Again, the world in which Satan hides himself to deceive men glitters with attractiveness before the young man, and therefore he is even more than the child warned against loving it. The freshness and fervency of first love having waned in some measure, the enemy finds his coveted opportunity of insinuating into his heart the love of the world in exchange for the love of the Father so well known and enjoyed in the simplicity and devotedness of the child life.
And some have fallen by the way who were in the very strength and vigor of their spiritual manhood, being removed by the Father’s hand because the Father’s heart was no longer confided in. To meet these dangers and temptations peculiar to the young man, it appears quite clearly to be the love of the Father, as the writings of John fully attest. This love would preserve from the love of the world, while love to the children of God would preserve from self-love, and prove at the same time the reality of God’s love dwelling in us.
And again, 1Corinthians 13. may teach us of the wondrous practical workings of this love among the children of God, commended, as it is, to us as the only cure for a state which, alas, is only too common today, where the soul’s inward growth or enlargement has not maintained a proper balance, or corresponded with its outward adornments or induements, which God in His gifts, and according to His grace, may have bestowed. And yet with this love, what soberness of judgment, according to the truth, is enjoined by the apostle in contemplating the very scene of this love’s activities, a world that lies in the wicked one.
“For all that is of the world... passeth away, and the lust thereof.”
But this love maintains one in God’s will, which, if done, brings the obedient one to an eternal and blessed issue.
The man of full growth, the man of God perfected, is the one who has “known Him that is from the beginning” ― “the Man, Christ Jesus.”

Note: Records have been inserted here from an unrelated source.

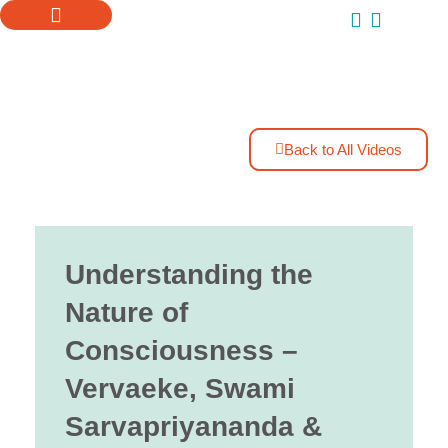
ONLINE COURSES
SUPPORT US
Back to All Videos
Understanding the
Nature of
Consciousness –
Vervaeke, Swami
Sarvapriyananda &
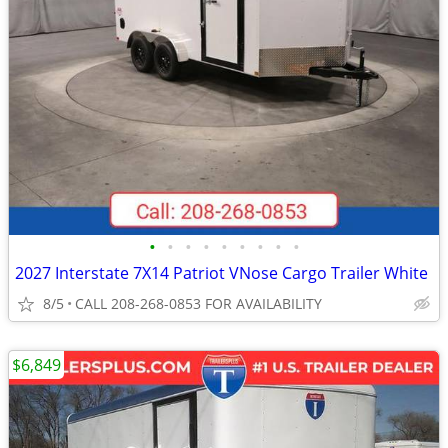
•
•
•
•
•
•
•
•
•
2027 Interstate 7X14 Patriot VNose Cargo Trailer White
8/5
CALL 208-268-0853 FOR AVAILABILITY
$6,849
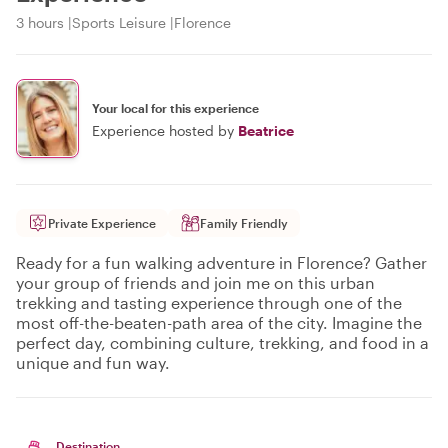
3 hours
Sports Leisure
Florence
Your local for this experience
Experience hosted by
Beatrice
Private Experience
Family Friendly
Ready for a fun walking adventure in Florence? Gather
your group of friends and join me on this urban
trekking and tasting experience through one of the
most off-the-beaten-path area of the city. Imagine the
perfect day, combining culture, trekking, and food in a
unique and fun way.
Destination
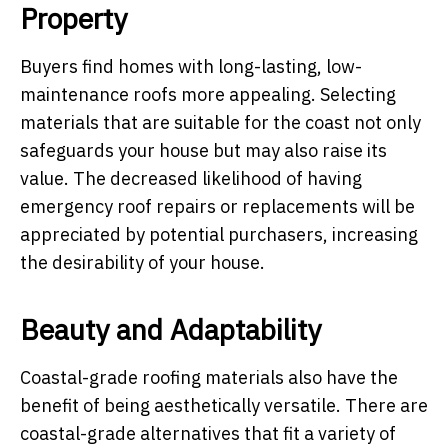
Property
Buyers find homes with long-lasting, low-
maintenance roofs more appealing. Selecting
materials that are suitable for the coast not only
safeguards your house but may also raise its
value. The decreased likelihood of having
emergency roof repairs or replacements will be
appreciated by potential purchasers, increasing
the desirability of your house.
Beauty and Adaptability
Coastal-grade roofing materials also have the
benefit of being aesthetically versatile. There are
coastal-grade alternatives that fit a variety of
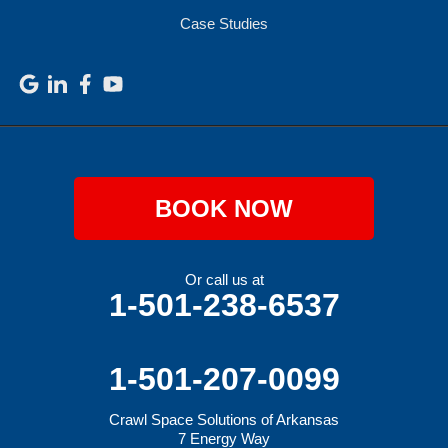
Case Studies
BOOK NOW
Or call us at
1-501-238-6537
1-501-207-0099
Crawl Space Solutions of Arkansas
7 Energy Way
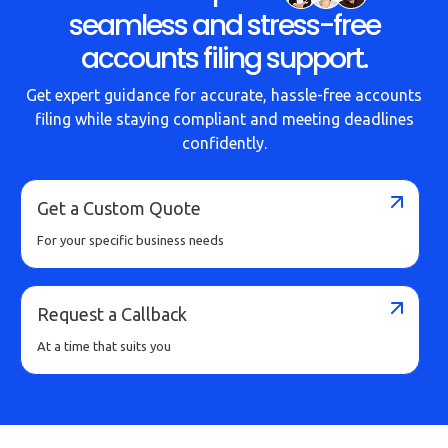
seamless and stress-free
accounts filing support.
Get expert guidance for accurate, hassle-free accounts
filing while staying compliant and meeting deadlines
confidently.
Get a Custom Quote
For your specific business needs
Request a Callback
At a time that suits you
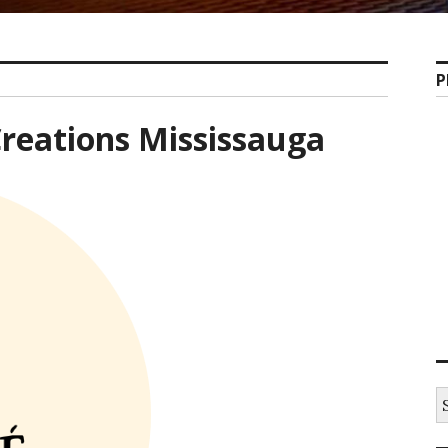
P
reations Mississauga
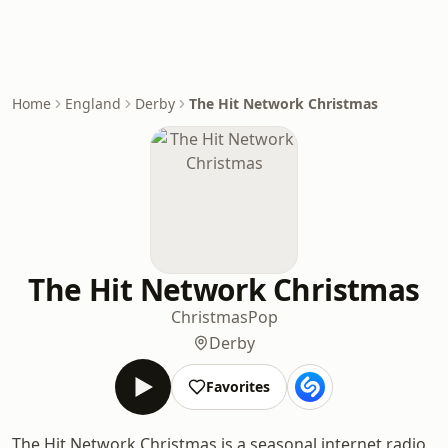
Home
England
Derby
The Hit Network Christmas
The Hit Network Christmas
Christmas
Pop
Derby
Favorites
The Hit Network Christmas is a seasonal internet radio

And he who has so known Christ is a father.
To know Christ, this is the acme of all moral perfection. Than this there is no higher or more advanced spiritual state to be attained on earth. And this is the attainment of the father― to have known Christ long and well, to have comprehended enough of the infinite fullness and moral glory that is in Him, so that the expression of what He is shines out more perfectly than in either the child or young man. And with this expression we should expect to find a rare softness and beauty of spirit peculiar to one who was more intimately acquainted with His mind and heart than any other.
To know the Father is characteristic of the child or babe in Christ.
To be strong and valiant, as abiding in the will and word of God, belongs to the young man.
But to know Christ in His wondrous person as revealed on earth, and, at the same time, to possess the littleness, the gentleness, and the sweetness of the child, the subdued yet firm strength of the young man, forms the rounded outline and the mature stature of the father.
And, beloved, whatever our attainments may be, by His grace at the present time let us still go on unto the perfection of knowing Him1 that was from the beginning! Let our one desire be to know and to learn Him, counting increasingly as loss everything which, when compared to the excellency of His knowledge, would appear as nothing and be counted as refuse! May He lead us on, and may we abide in the freshness of childhood while we go on to learn the experience of manhood!
G. B. E.
 
1. We do well to note the different lines of truth in the epistles of John and Paul. John speaks of knowing Him that was “from the beginning,” this takes us back to Christ as He trod this earth; Paul speaks of knowing Him in resurrection glory. Both most important lines of truth, though distinct. — ED.